Jon and I wandered around the town and checked out the various buildings.  Jon and I both enjoyed seeing the impressive confluence of the Potomac and Shenandoah Rivers. They are both huge rivers, and it was neat to see where they come together.  Unfortunately for Harpers Ferry, these two powerful rivers flood – one of the buildings in the lower town has a marker showing the high water mark of several of the floods that have inundated the town.


The greener waters of the Potomac blend with the muddier waters of the Shenandoah to form an even mightier Potomac.


The flood marker is on the left side of this building. Those are some impressive floods!

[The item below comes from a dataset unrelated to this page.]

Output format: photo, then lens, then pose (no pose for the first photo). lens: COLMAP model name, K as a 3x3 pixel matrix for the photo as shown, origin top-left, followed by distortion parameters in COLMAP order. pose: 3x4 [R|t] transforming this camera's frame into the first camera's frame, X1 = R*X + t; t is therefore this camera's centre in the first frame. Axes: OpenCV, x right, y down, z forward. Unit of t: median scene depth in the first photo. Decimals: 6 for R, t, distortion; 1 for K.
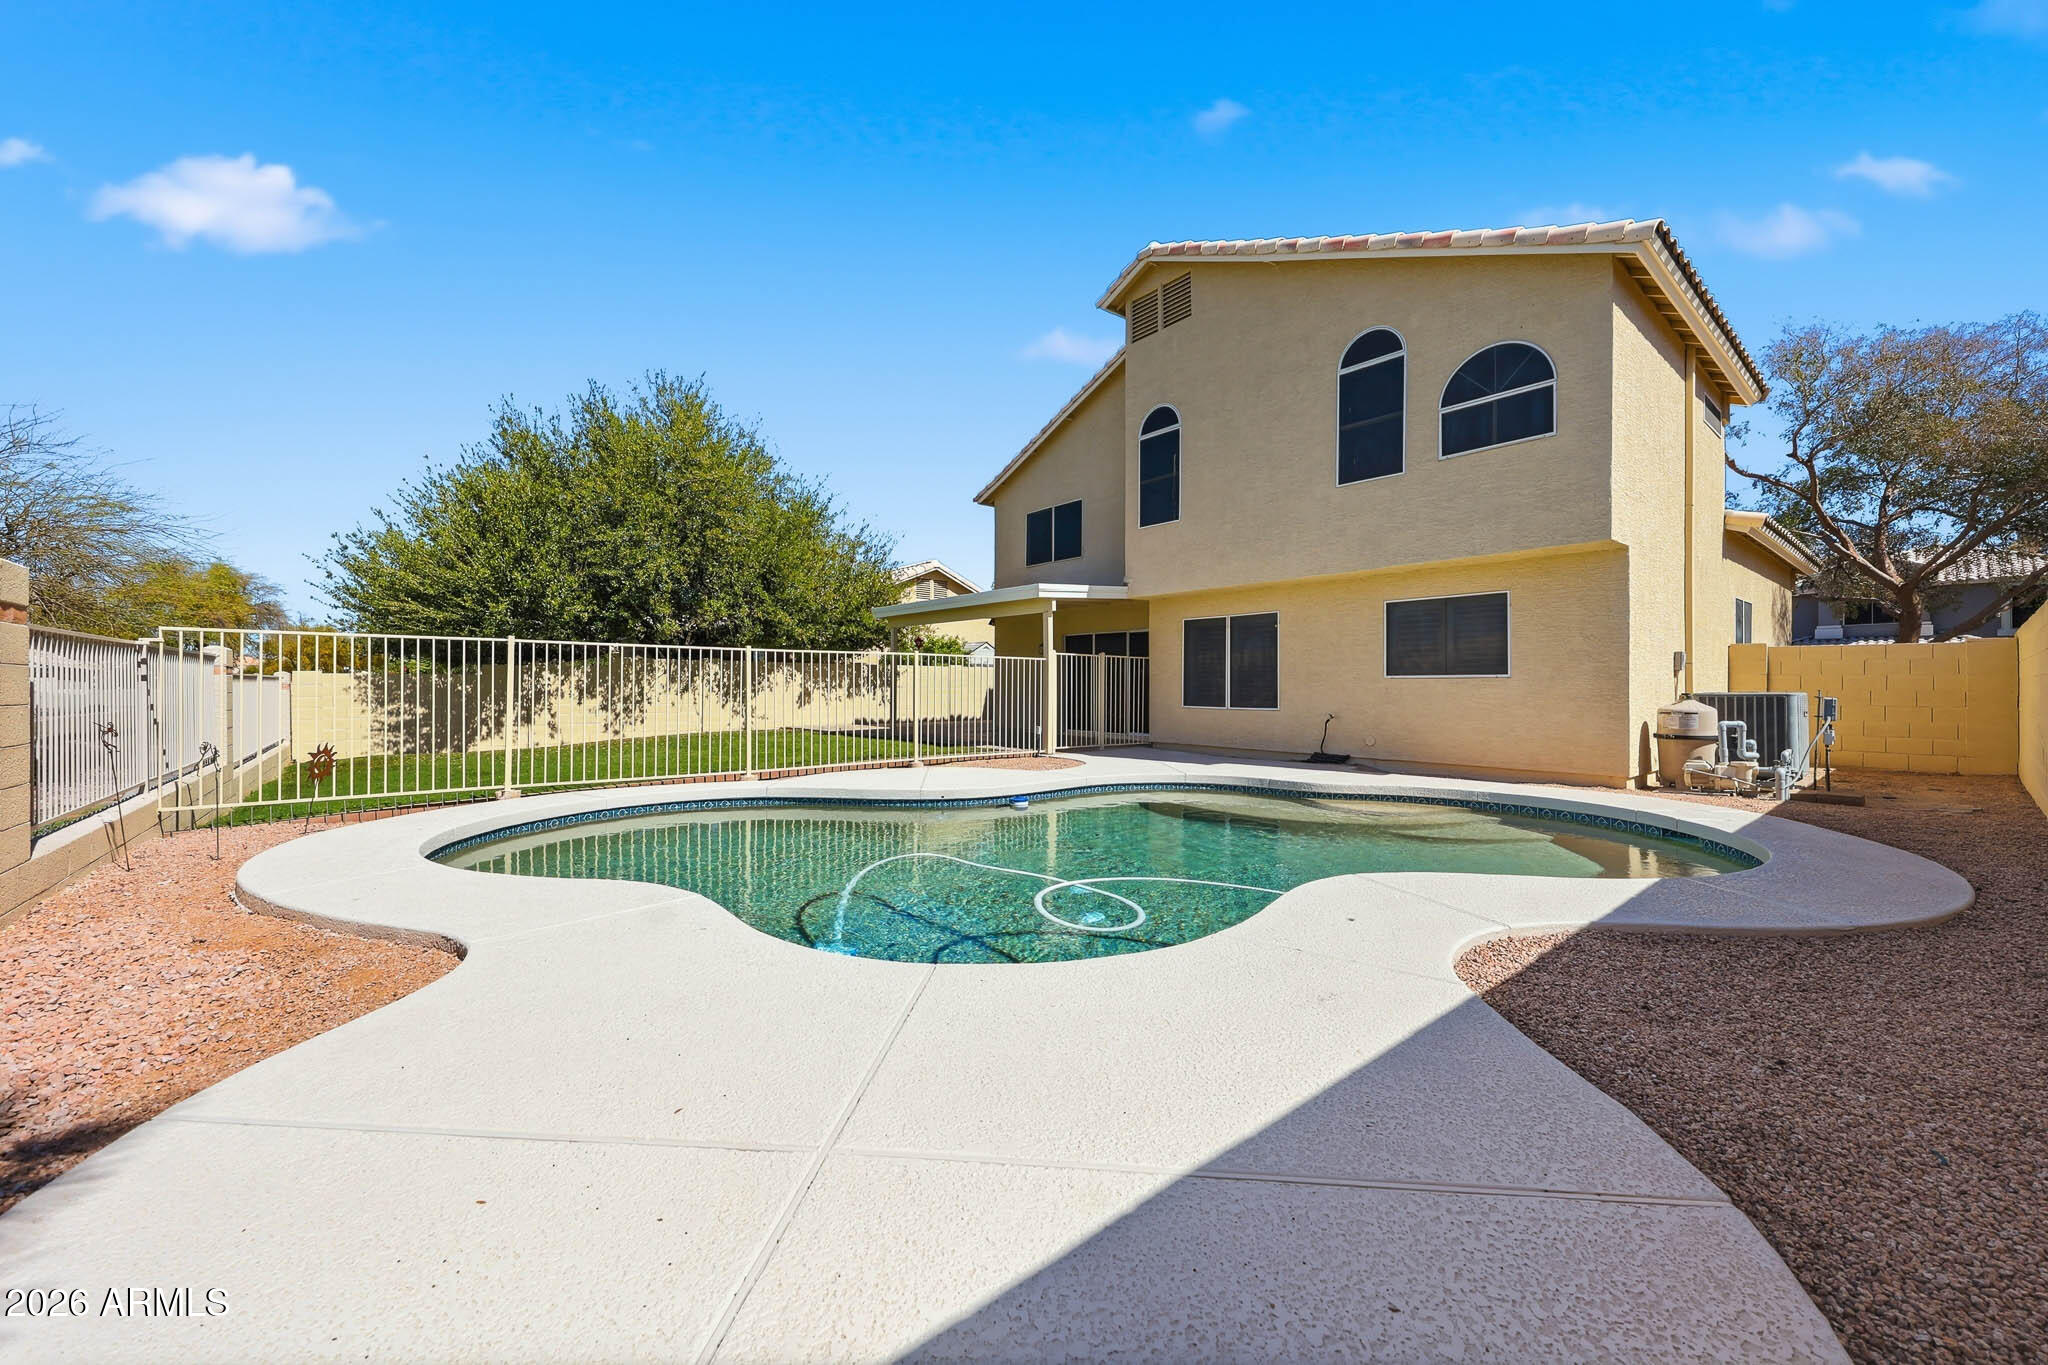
lens RADIAL K [[906.7, 0, 1036.4], [0, 906.7, 687.2], [0, 0, 1]] dist [0.001076, 0.000199]
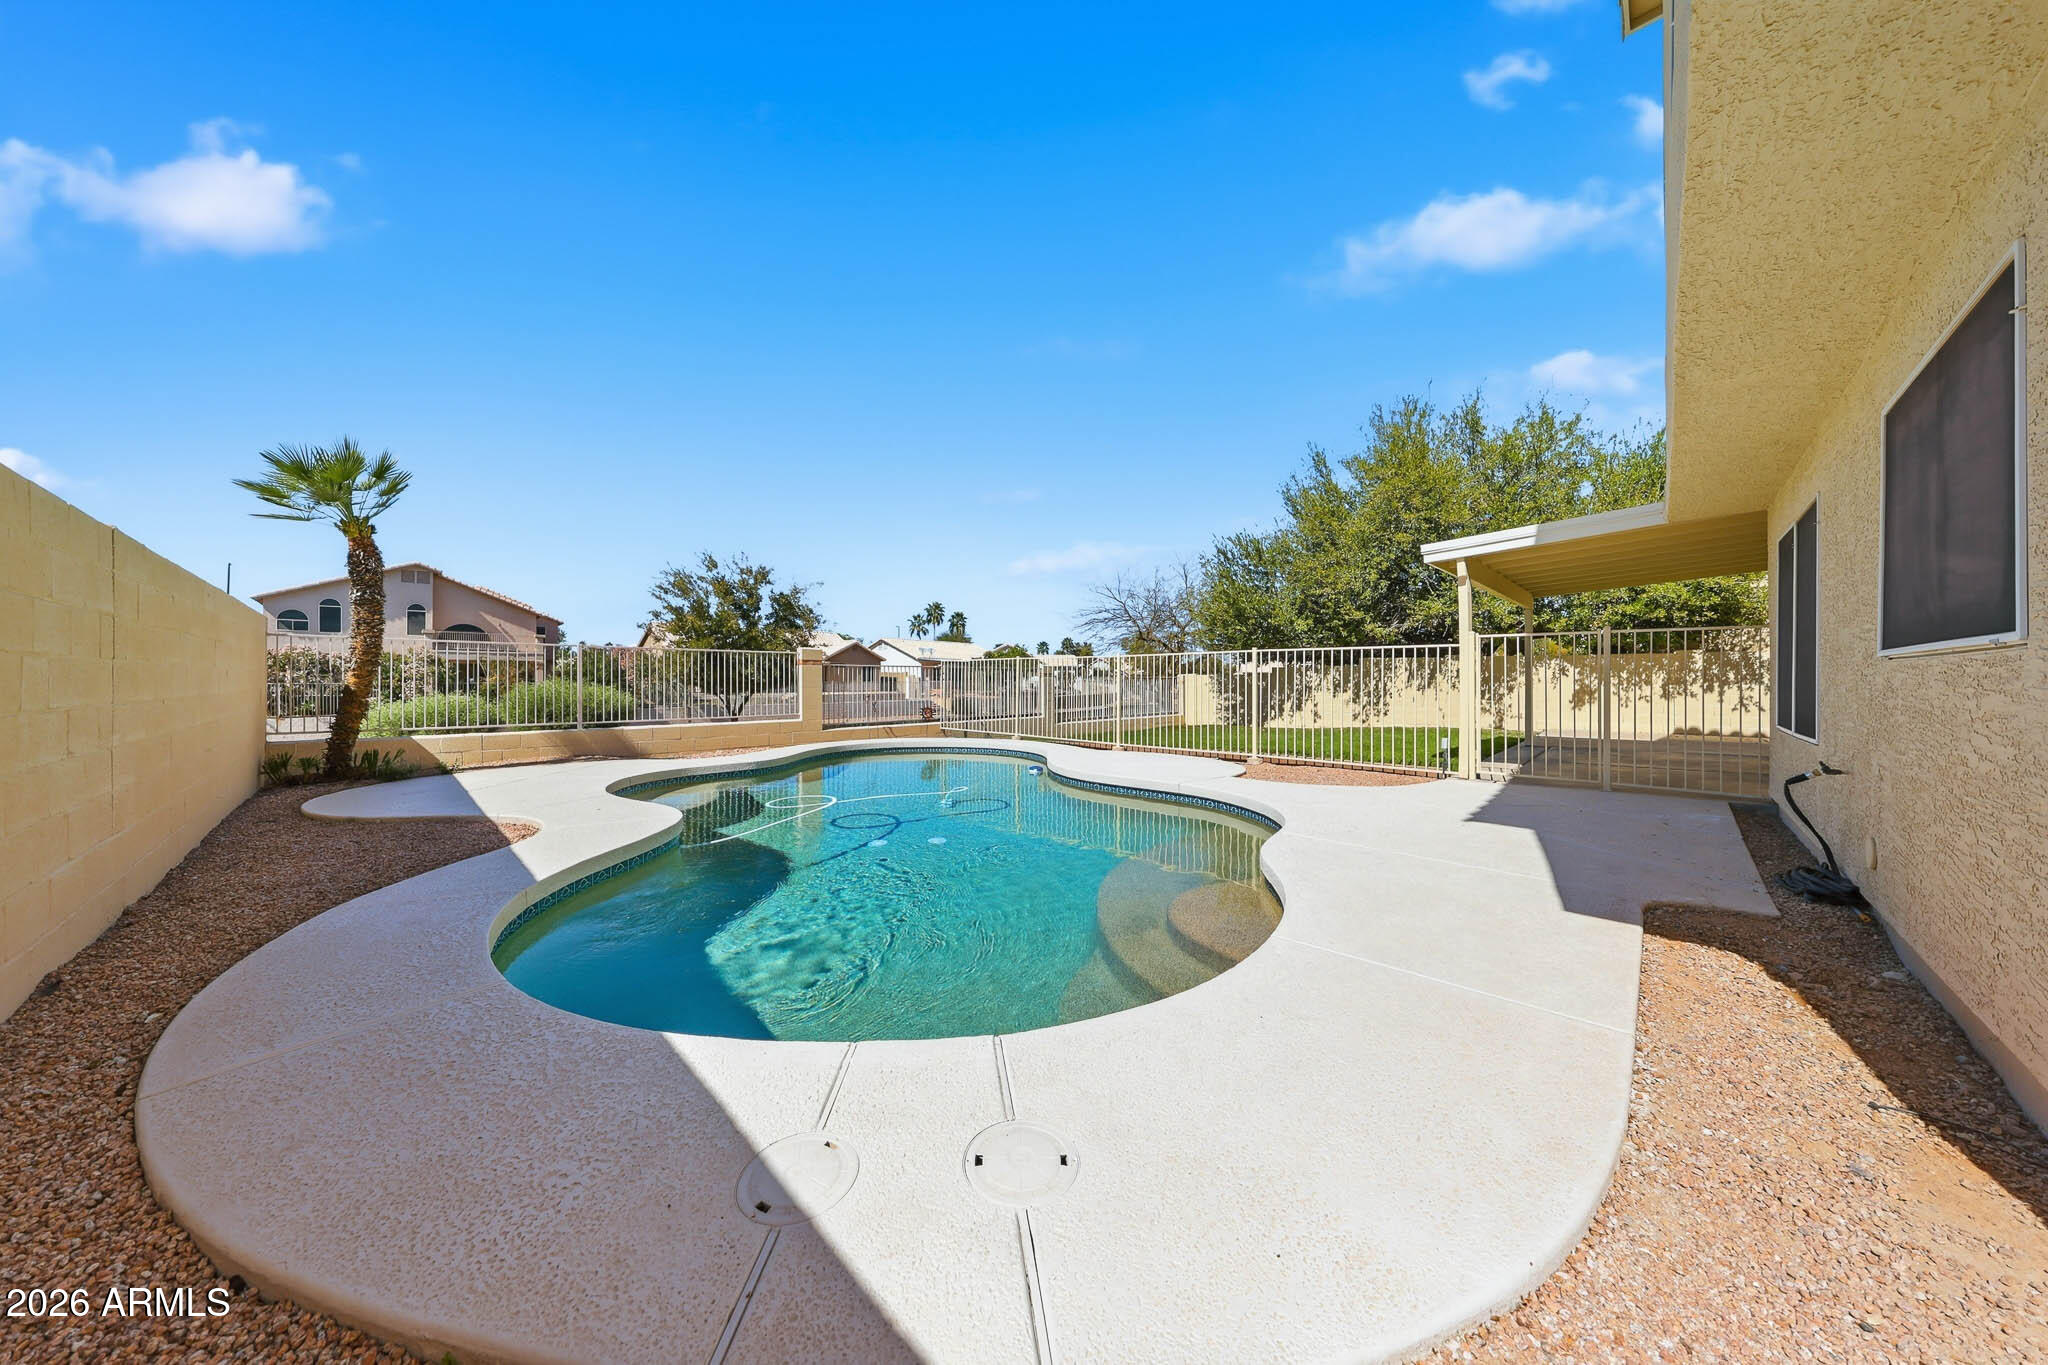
lens RADIAL K [[906.7, 0, 1036.4], [0, 906.7, 687.2], [0, 0, 1]] dist [0.001076, 0.000199]
pose [[-0.190032, 0.006230, -0.981758, 0.824813], [-0.000118, 0.999980, 0.006369, -0.002759], [0.981778, 0.001326, -0.190027, 0.858278]]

Adjacent to Harpers Ferry is the Chesapeake and Ohio (C&O) Canal Towpath, which follows the historic towpath where horses and oxen towed barges on the river. You can access it by taking a short footbridge across the Potomac River; we walked across the bridge and stood directly above the mighty Potomac.  The footbridge and the hiking trail at this point is part of the Appalachian Trail, the 2000 plus mile hiking trail that travels from Georgia to Maine.  It is considered to be the psychological midpoint of the trail; even though it doesn’t really mark the middle.

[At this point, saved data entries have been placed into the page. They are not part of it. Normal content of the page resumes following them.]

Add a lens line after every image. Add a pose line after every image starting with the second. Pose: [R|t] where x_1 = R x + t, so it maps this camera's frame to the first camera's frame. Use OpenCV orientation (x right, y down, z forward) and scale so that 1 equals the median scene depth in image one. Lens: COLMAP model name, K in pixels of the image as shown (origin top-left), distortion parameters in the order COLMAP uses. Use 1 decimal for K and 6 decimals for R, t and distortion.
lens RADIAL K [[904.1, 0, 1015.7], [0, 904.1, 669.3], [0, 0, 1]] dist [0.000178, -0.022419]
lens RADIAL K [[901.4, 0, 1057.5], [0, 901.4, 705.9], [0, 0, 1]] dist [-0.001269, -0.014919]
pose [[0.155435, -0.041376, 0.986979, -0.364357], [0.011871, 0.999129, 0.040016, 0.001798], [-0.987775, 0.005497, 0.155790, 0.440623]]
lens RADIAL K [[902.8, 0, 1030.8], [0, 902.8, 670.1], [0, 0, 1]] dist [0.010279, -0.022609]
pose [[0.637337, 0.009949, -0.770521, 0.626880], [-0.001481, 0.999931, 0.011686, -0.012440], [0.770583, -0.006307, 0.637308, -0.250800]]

Me on the bridge at Harpers Ferry

Instead of taking the shuttle bus back to the Visitor’s Center, we decided to walk; the path takes you along the river, along the historic canal, and also onto Virginius Island, in the Shenandoah River. There, we saw the ruins of several structures; one interesting building was a pulp mill.  And I absolutely loved what we found in the water along the way – turtles! Painted turtles were sunning themselves all over logs and rocks poking up through the canal. We also saw one turtle that was much bigger than the rest; I’m pretty sure he was a snapping turtle. He was covered in algae, and kind of looked like an alligator the way he was mostly hidden under the water.


The remains of the Shenandoah Pulp Factory – built 1887-1888 – closed 1935 – destroyed by flood 1936.


The hike was quite enjoyable, with the last section being an uphill climb on stairs and a trail in the woods. I loved being able to compare the forest there with the forest at home – we have much more undergrowth in Northwest forests. It was a good chance to get some exercise and see a bit of scenery too!  Harpers Ferry was a wonderful place to visit!